Trump’s February order invoked the International Emergency Economic Powers Act of 1977, the National Emergencies Act of 1976, and the Immigration and Nationality Act of 1952, also known as the McCarran-Walter Act.
The IEEPA, in particular, allows the president to freeze assets, deny entry into the United States, and prohibit economic transactions to individuals deemed “hostile to American interests.”
Additionally, Tirelli notes that an executive order does not require a criminal conviction or due process. The proof of what constitutes a “threat” in this case would be at the discretion of the Trump administration.
There is also no way to appeal an executive order. Those formally sanctioned would have to file a federal lawsuit, on the basis of something like “violation of the right to due process,” “abuse of executive authority,” or “infringement of professional freedom.”
During the lengthy ensuing legal process, which could last from six to 24 months, the sanctions would remain in place and entry to the U.S. would continue to be denied, Tirelli says.

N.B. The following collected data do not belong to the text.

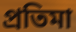
প্রতিমা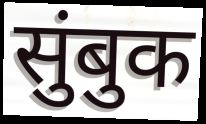
सुंबुक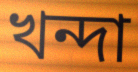
খন্দা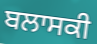
ਬਲਾਸਕੀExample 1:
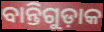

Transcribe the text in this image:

ବାନ୍ତିଗୁଡ଼ାକ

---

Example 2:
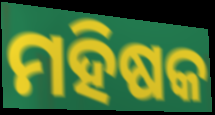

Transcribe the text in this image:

ମହିଷକ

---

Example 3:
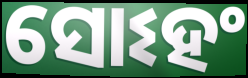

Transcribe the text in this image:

ସୋଽହଂ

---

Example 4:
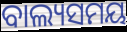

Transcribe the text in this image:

ବାଲ୍ୟସମୟ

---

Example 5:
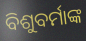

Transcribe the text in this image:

ବିଶୁବର୍ମାଙ୍କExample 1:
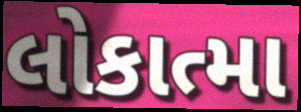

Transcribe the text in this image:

લોકાત્મા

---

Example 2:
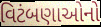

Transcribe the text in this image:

વિટંબણાઓનો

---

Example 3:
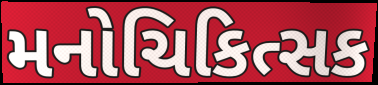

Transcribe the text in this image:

મનોચિકિત્સક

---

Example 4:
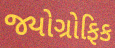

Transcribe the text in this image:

જ્યોગ્રોફિક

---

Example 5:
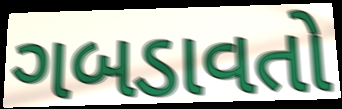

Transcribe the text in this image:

ગબડાવતોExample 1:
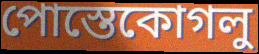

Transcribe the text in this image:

পোস্তেকোগলু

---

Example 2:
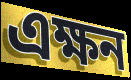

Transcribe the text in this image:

এক্ষন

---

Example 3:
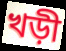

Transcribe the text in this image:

খড়ী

Stephane Cardinale – Corbis/Corbis via Getty Amal and George Clooney attend the red carpet premiere of “Wolfs” on Sept. 1, 2024
There is very little precedent for the hypothetical sanctions or legal recourse if they are put into place against British lawyers. Tirelli notes that there is absolutely no record of past U.S. sanctions against foreign lawyers “purely for the exercise of professional legal functions.”
That said, the rumored sanctions do directly contradict the United Nations Basic Principles on the Role of Lawyers (1990), which states that governments have a duty to ensure their lawyers “(a) are able to perform all of their professional functions without intimidation, hindrance, harassment or improper interference; (b) are able to travel and to consult with their clients freely both within their own country and abroad; and (c) shall not suffer, or be threatened with, prosecution or administrative, economic or other sanctions for any action taken in accordance with recognized professional duties, standards and ethics.”
As for U.S. opposition, in March 2025, when Trump directed U.S. Attorney General Pam Bondi to threaten sanctions against lawyers, law firms and judges who have taken cases or ruled against him, the American Bar Association spoke out against him.
“We reject efforts to undermine the courts and the profession,” the ABA said in a statement at the time. “We will not stay silent in the face of efforts to remake the legal profession into something that rewards those who agree with the government and punishes those who do not.”